Caltech Question of the Month: Is it true that photosynthesis occurs in the ocean and supplies much of the oxygen we breathe on Earth?
Submitted by Hope McCallister, West Covina, California.
Answered by Jenn Fletcher, research fellow in biology, Caltech.
Photosynthesis occurs in the ocean in tiny, single-celled plants called phytoplankton. Phytoplankton lie at the bottom of the oceanic food chain. They are eaten by tiny marine animals such as krill, a shrimplike organism, which are in turn eaten by other sea animals. There are two main types of phytoplankton, diatoms and dinoflagellates, which lend a green, yellow, or even reddish tint to the water. There are literally billions of phytoplankton living in the oceans—one milliliter of seawater contains hundreds of thousands or even millions of phytoplankton. A single phytoplankton is so small that one hundred of them could be lined up end to end across a single blade of grass.
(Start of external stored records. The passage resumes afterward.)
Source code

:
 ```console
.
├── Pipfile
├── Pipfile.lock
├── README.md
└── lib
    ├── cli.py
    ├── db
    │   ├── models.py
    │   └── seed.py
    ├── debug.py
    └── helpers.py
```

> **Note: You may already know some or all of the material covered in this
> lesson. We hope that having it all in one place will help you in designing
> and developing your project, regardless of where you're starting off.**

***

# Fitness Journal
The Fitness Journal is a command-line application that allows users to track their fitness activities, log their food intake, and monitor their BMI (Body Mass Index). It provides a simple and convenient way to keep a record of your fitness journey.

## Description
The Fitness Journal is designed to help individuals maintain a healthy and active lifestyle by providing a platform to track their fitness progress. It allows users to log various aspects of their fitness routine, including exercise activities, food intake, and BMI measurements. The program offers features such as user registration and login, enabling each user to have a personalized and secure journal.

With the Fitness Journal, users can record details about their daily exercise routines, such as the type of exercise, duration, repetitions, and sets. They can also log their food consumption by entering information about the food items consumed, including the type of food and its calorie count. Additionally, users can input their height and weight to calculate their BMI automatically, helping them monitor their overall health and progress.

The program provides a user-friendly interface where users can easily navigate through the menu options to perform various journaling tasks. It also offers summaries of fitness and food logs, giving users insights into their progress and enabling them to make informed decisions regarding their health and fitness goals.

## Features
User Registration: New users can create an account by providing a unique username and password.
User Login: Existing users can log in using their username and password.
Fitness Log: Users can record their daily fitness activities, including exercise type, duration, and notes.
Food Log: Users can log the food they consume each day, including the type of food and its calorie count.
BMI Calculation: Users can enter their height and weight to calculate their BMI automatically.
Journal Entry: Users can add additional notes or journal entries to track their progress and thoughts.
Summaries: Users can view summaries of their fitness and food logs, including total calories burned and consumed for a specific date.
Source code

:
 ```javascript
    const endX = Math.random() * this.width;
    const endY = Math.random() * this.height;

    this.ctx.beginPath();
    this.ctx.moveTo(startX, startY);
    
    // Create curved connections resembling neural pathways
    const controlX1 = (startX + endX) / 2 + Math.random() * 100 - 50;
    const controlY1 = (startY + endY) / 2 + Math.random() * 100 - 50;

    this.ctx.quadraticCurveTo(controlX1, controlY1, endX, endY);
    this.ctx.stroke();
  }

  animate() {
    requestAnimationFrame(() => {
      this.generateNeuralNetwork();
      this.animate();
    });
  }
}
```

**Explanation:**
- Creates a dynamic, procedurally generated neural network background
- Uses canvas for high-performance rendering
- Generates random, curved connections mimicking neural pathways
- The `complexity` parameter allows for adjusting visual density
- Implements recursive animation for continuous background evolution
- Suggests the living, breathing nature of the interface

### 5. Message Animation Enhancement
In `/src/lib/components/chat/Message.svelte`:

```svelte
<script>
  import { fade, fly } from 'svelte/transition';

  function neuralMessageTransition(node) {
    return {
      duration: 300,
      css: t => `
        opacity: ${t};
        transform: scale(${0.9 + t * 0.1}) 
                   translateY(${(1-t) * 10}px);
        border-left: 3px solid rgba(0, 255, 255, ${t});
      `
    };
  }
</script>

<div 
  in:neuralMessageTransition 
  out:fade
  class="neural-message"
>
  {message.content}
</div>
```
Although the average depth of the ocean is over 200 meters, almost all phytoplankton live in the top 10 meters, floating in the sunlit waters near the surface like a thin skin spread over the seas. Fueled by the energy of sunlight, phytoplankton use their chlorophyll to convert carbon dioxide and water into a simple, sugary food on which they survive. Like other plants, phytoplankton give off oxygen as a byproduct of photosynthesis. It has been estimated that phytoplankton drifting in the ocean currents indeed account for much of the world's oxygen.